Actually, Virginia Tech finished 20th in 1966. But I get your point. It is indeed a lot of the same names as today, with the exceptions of Bob Griese-led Purdue at No. 6, and, Wyoming -- yes, Wyoming -- at No. 15. But it's more than just two schools that have "joined the club." While Florida and Miami happened to appear that particular season they did not achieve their modern-day prestige until the '80s for Miami and the '90s for Florida. Wisconsin, now a perennial Big Ten title contender, was a doormat for decades. Ditto Oregon in the Pac-8/10. And while only a five-year run so far, that Baylor is now mentioned as a top-10 team as if expected would certainly not have been the case a half-century ago.

Who joins the ranks in 20 years will likely depend in large part on what direction conference realignment takes. If TCU maintains its "have" status, I would not be surprised if that school has cemented its place as a top-25 fixture. Utah has much the same potential. And while Louisville has been pretty good for a decade now, I could see its profile rising considerably over the next two.

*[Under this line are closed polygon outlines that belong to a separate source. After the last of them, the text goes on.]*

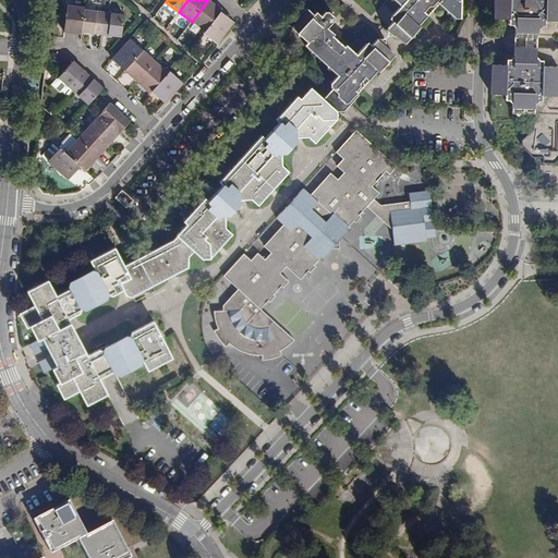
[(192,22),(205,32),(219,13),(221,10),(208,0),(192,22)]
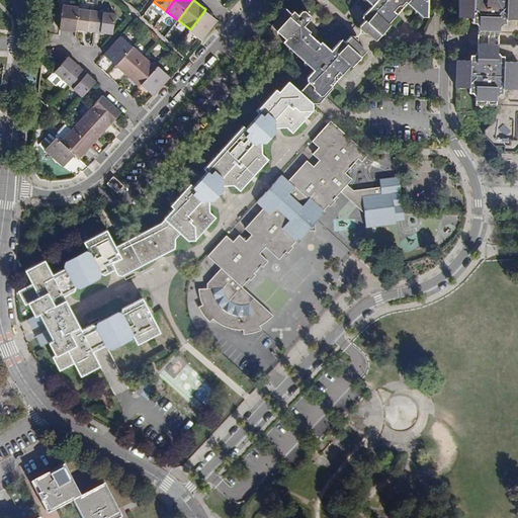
[(422,15),(428,15),(428,0),(375,0),(372,4),(363,15),(364,20),(379,32),(382,29),(385,31),(390,26),(390,23),(387,21),(394,15),(394,9),(391,7),(395,2),(398,4),(403,4),(406,1),(422,15)]
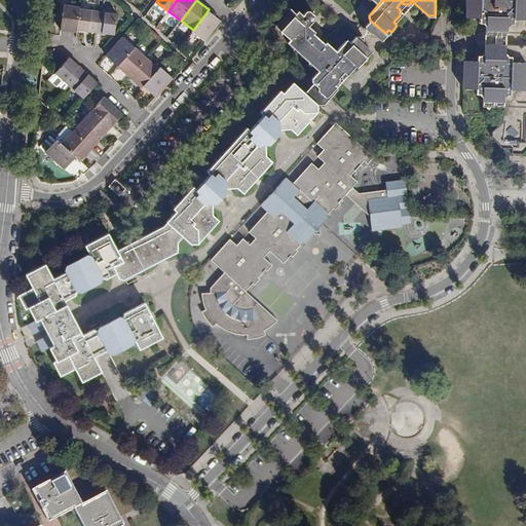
[(525,0),(478,0),(478,16),(479,16),(479,20),(485,26),(486,26),(506,27),(506,26),(513,20),(513,17),(525,17),(525,0)]
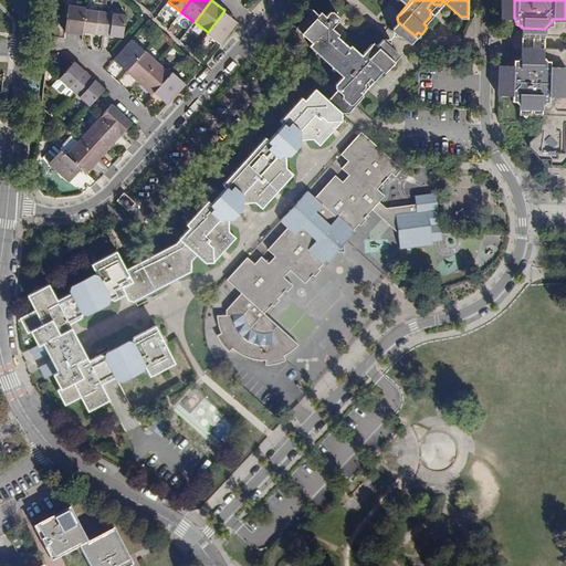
[(82,32),(85,9),(85,7),(69,4),(64,32),(82,34),(82,32)]
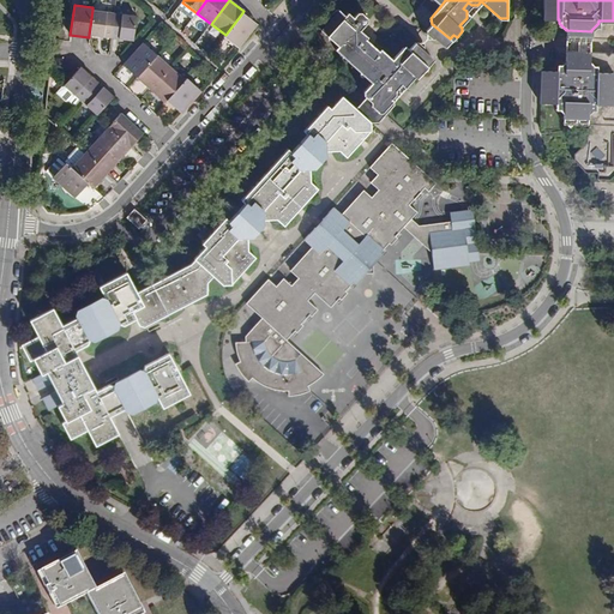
[(92,10),(89,35),(110,37),(114,12),(92,10)]
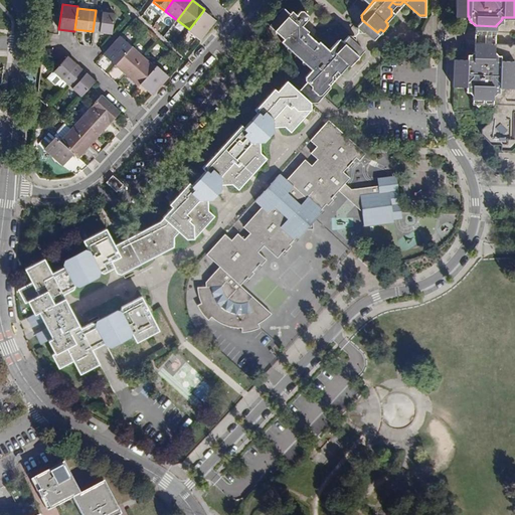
[(284,9),(281,8),(275,15),(275,18),(270,23),(270,27),(274,30),(276,28),(279,32),(278,34),(283,38),(280,41),(287,47),(288,45),(292,49),(302,58),(305,61),(304,63),(311,70),(305,77),(306,83),(319,95),(323,91),(324,93),(325,93),(328,90),(329,84),(330,83),(329,82),(331,79),(331,76),(329,73),(332,69),(335,71),(339,70),(347,62),(347,63),(349,64),(353,64),(356,60),(354,58),(357,55),(342,41),(337,41),(329,50),(319,41),(316,42),(307,33),(307,30),(302,26),(307,19),(308,16),(303,11),(299,11),(296,14),(291,10),(288,13),(284,9)]
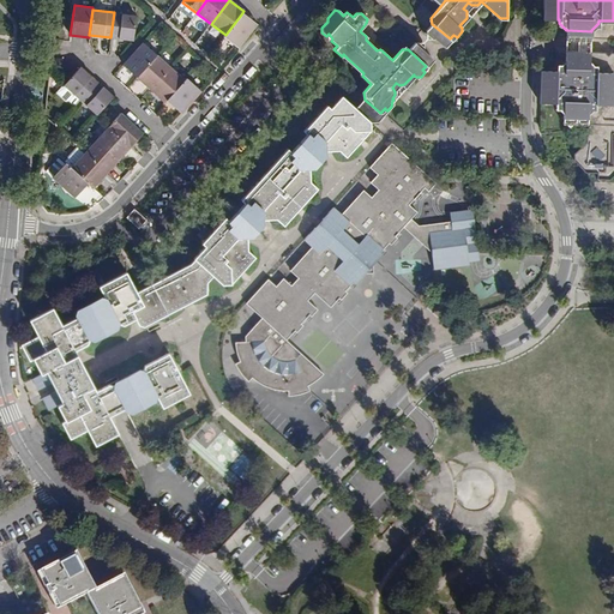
[(136,14),(114,12),(110,37),(132,41),(136,14)]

Conversely, I worry for Nebraska, a top-10 fixture for decades that has not finished a season that high since 2001. West Virginia feels a bit like its best days are behind it; the Mountaineers will never disappear, but the Major Harris and Pat White peaks may become more rare. And it will be interesting to watch Oregon's course over the next decade as its once-revolutionary system loses its edge. Will the Ducks remain consistently good regardless, or will they return to their pre-2001 days as a mostly middle-of-the-pack Pac-12 team? All three don't have built-in recruiting advantages where they're located and will always have to innovate and/or develop talent better than others to maintain success.

Stewart, should the Big 12 go on the offensive and drop Texas from its league?
It seems crazy to do that but Texas is clearly the school that does not play well with others. Give them the ultimatum, either fold the Longhorn Network into a Big 12 Network or adios.

-- Craig Molineux (Mississauga, Ontario)

Do that and you're one Oklahoma defection away from the Big 12 becoming a Great Plains version of the American. What would we call that -- the Great American?

Correction: An earlier version of this article contained incorrect salary information for Kansas head coach David Beaty. The example was changed to mention Indiana's Kevin Wilson.